A terrifying picture
Many years ago, when I was a middle schooler, my parents went to an exhibition of Raghu Rai's photographs. Raghu Rai is a celebrated photographer whose pictures often offer unique perspectives. You can call him the Ansel Adams of India.
When my parents came home, my dad said he had seen the most terrifying photograph ever. I thought it would be something from a horror movie, but the answer was an enigma - a photo of an elderly gentleman wearing insanely expensive clothes that showed repairs done using dirt-cheap materials. I was puzzled.

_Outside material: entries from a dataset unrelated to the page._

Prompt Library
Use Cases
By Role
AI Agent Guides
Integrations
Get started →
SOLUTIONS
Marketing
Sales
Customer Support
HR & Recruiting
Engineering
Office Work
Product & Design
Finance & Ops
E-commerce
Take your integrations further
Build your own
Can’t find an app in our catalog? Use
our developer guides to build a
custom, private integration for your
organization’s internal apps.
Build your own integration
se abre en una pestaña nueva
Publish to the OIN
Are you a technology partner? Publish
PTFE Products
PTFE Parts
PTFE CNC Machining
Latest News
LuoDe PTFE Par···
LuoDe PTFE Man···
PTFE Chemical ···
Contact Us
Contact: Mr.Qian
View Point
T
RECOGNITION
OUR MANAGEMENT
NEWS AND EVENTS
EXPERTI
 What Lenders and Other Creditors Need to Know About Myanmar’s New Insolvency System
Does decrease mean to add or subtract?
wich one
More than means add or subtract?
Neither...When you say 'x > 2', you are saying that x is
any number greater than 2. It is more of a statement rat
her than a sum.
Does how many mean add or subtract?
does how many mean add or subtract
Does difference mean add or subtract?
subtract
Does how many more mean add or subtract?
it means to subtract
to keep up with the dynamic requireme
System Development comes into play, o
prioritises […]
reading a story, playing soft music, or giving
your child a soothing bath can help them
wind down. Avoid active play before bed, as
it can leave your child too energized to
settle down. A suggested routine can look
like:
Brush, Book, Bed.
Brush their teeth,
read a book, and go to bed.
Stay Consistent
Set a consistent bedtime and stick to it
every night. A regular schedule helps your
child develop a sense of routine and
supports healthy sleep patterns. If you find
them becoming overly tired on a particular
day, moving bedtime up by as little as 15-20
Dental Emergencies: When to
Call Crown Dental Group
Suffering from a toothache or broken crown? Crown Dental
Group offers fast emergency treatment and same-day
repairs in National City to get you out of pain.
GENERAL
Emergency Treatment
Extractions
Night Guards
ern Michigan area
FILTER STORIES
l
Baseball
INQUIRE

A decade later, my dad explained why it terrified him. The man's dress amply showed that he or his family had serious money at one point in time. The fact that he could afford to have it repaired only with cheap materials meant that he and his family had fallen on hard times. The reversal of fortune gave him nightmares.
Years later, I understood why the picture scared him. This image troubled him because he knew cousins who had squandered their inheritances. And he had seen colleagues heading towards a challenging retirement because they had barely saved anything. And, partly, he was afraid of his own situation, fearing that what he had banked wouldn't be enough. He frequently told me I had to stand on my own two feet because there was no financial cushion to fall back on.
We know many software companies in the tech world that have gone from riches to oblivion. The dot-com bust obliterated many companies. Today, Yahoo is a shadow of its former self. I can rattle off so many websites that I have bookmarked but never go to because either the same information is available in a better form elsewhere or the website has ceased to exist. No matter how great a website may have been, one needs to improve continuously or be crushed under the wheels of progress.
As software engineers, we know the speed at which promising technologies become yesterday's news. Regardless of how trailblazing our products might be, many competitors are eager to beguile our customers and eat into our market share.